Les sacs d'amandes sont inspectés un par un. Une par une pourrait-on dire, les amandes sont passées au crible entre les mains des plus méticuleuses des ouvrières de Nathalie. Les livraisons défectueuses seront signalées aux producteurs, mais ce patient contrôle évitera surtout que quelques amandes gâtées ne viennent contaminer l'ensemble de la besogne. C'est uniquement alors que les sacs sont pesés et livrés à la succession des étapes de la transformation proprement dite.

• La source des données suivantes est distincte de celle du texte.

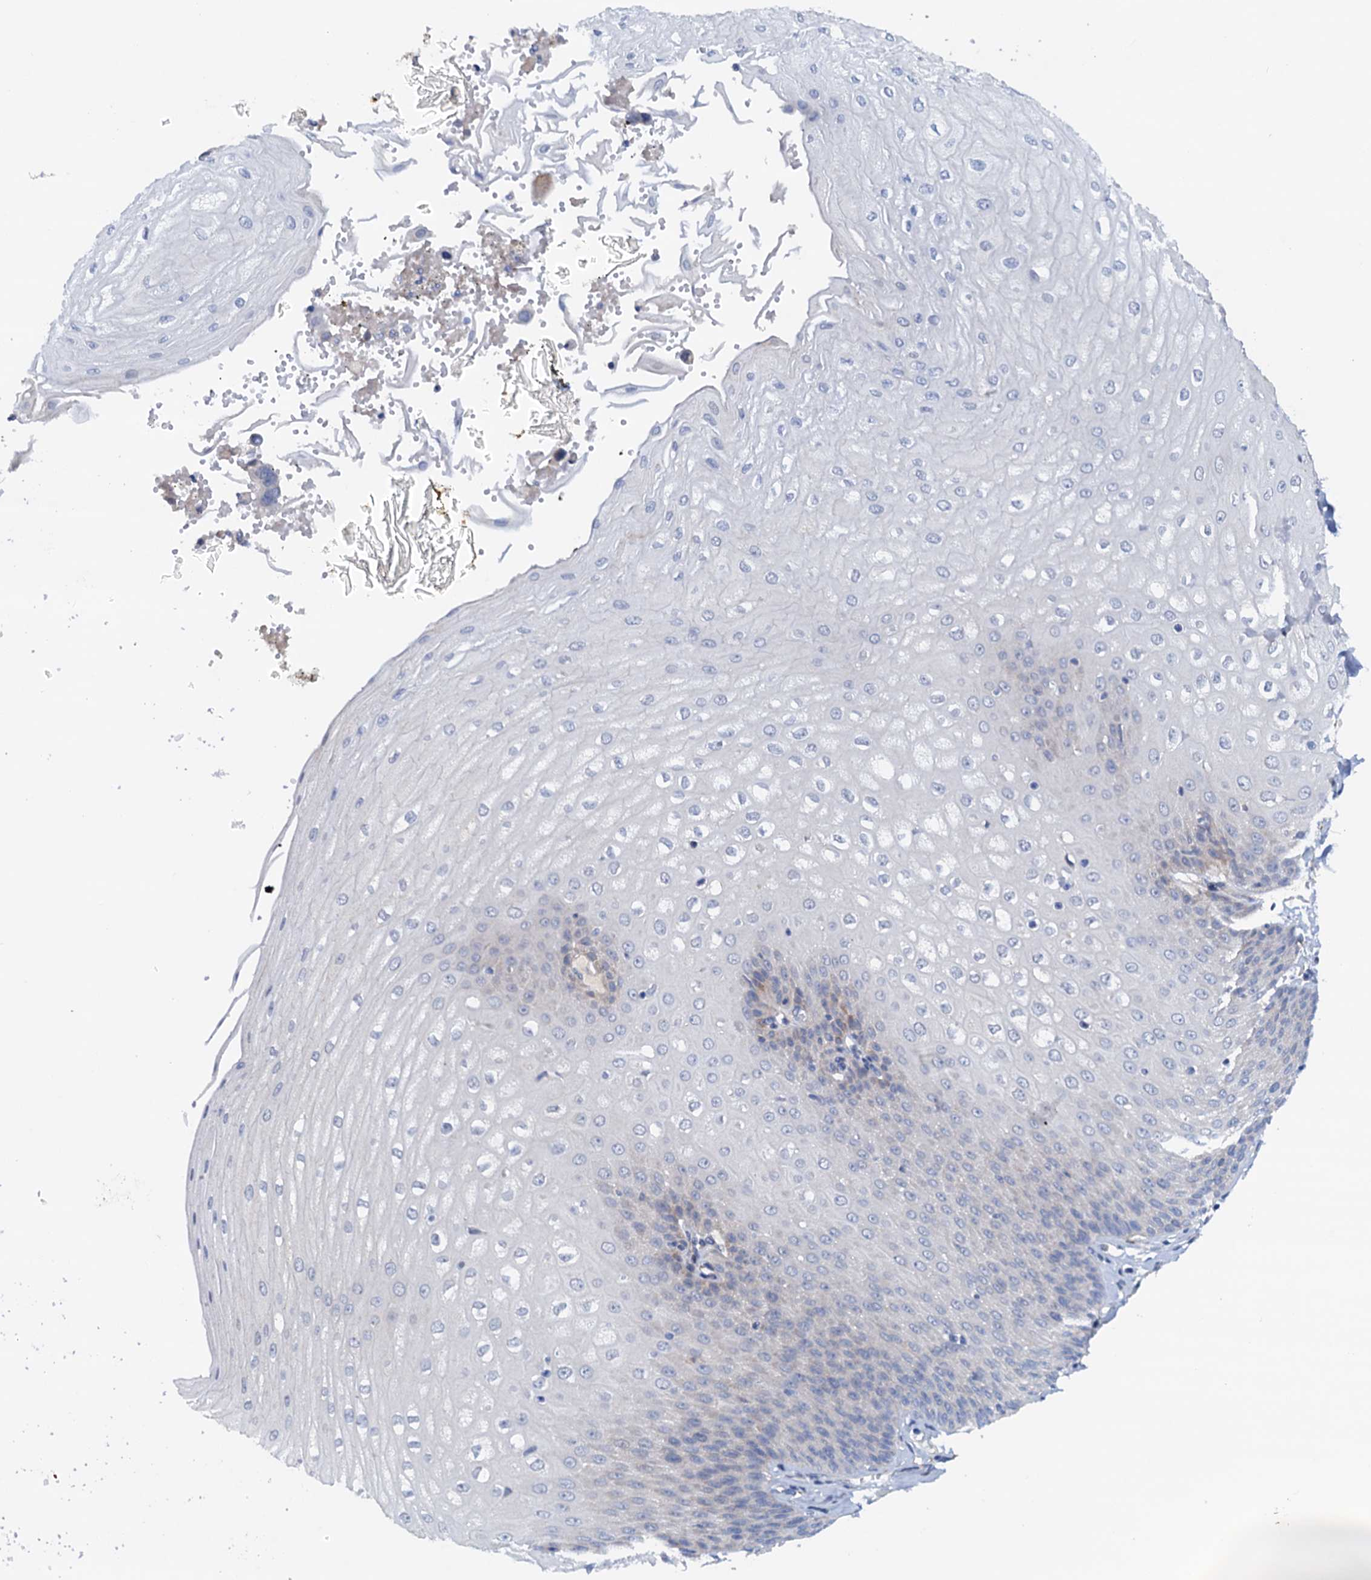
{"staining": {"intensity": "weak", "quantity": "<25%", "location": "cytoplasmic/membranous"}, "tissue": "esophagus", "cell_type": "Squamous epithelial cells", "image_type": "normal", "snomed": [{"axis": "morphology", "description": "Normal tissue, NOS"}, {"axis": "topography", "description": "Esophagus"}], "caption": "Human esophagus stained for a protein using immunohistochemistry demonstrates no staining in squamous epithelial cells.", "gene": "RASSF9", "patient": {"sex": "male", "age": 60}}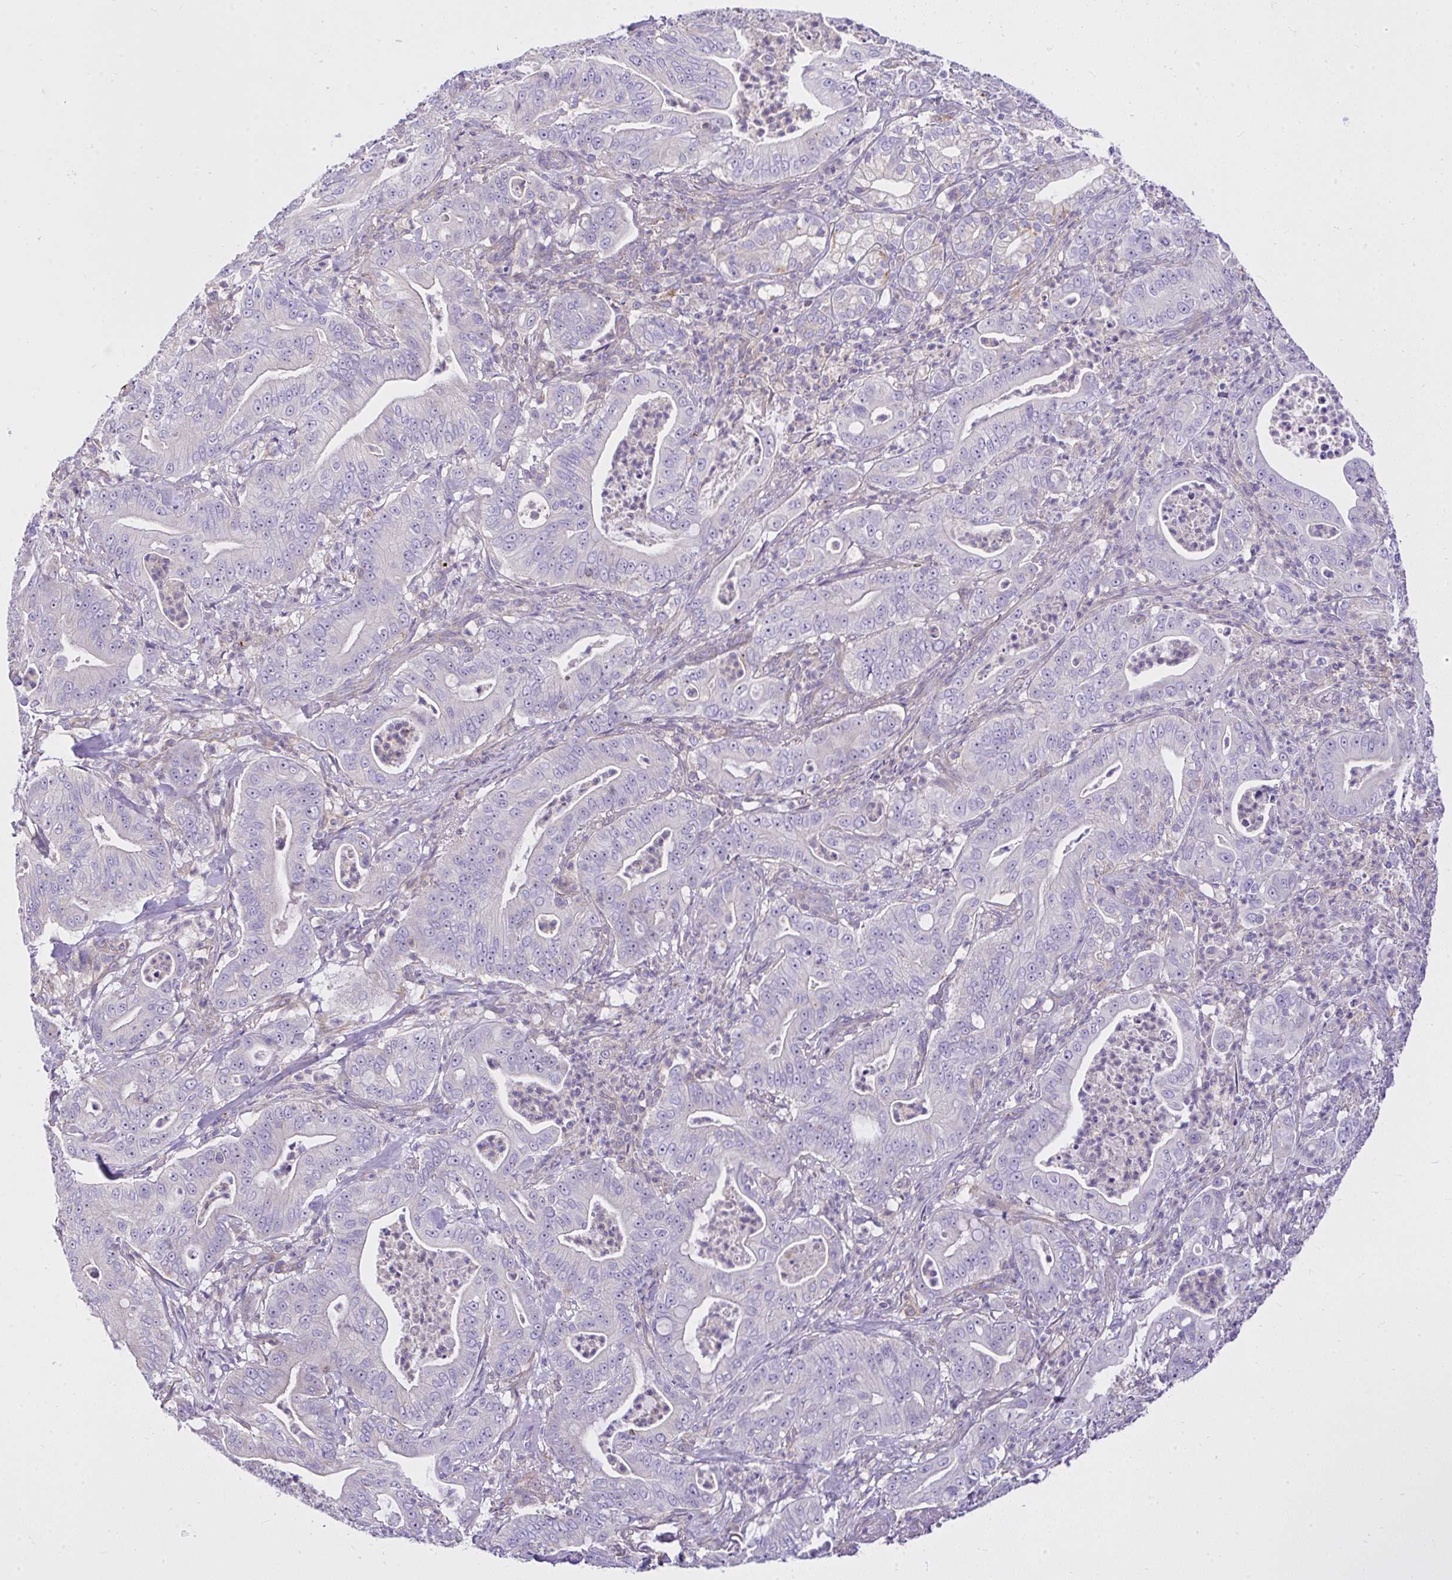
{"staining": {"intensity": "negative", "quantity": "none", "location": "none"}, "tissue": "pancreatic cancer", "cell_type": "Tumor cells", "image_type": "cancer", "snomed": [{"axis": "morphology", "description": "Adenocarcinoma, NOS"}, {"axis": "topography", "description": "Pancreas"}], "caption": "The immunohistochemistry (IHC) photomicrograph has no significant expression in tumor cells of pancreatic cancer tissue. (IHC, brightfield microscopy, high magnification).", "gene": "CCDC142", "patient": {"sex": "male", "age": 71}}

LE CONCASSAGE ET LA TORRÉFACTION



Les sacs validés sont tout d'abord déposés au pied de la concasseuse, qui absorbe et broie les amandes à grand tintamarre. Une partie du volume pilé est alors épandue sur une large aire de séchage naturel et viendra alimenter la filière de transformation manuelle qui perdurera encore quelque temps à la SOTOKACC. La seconde partie est confiée à l'atelier de torréfaction pour pratiquer une dessiccation plus rapide et radicale. Les brouettées granuleuses portées en température seront alors immédiatement engouffrées par la nouvelle presse mécanique livrée cet été.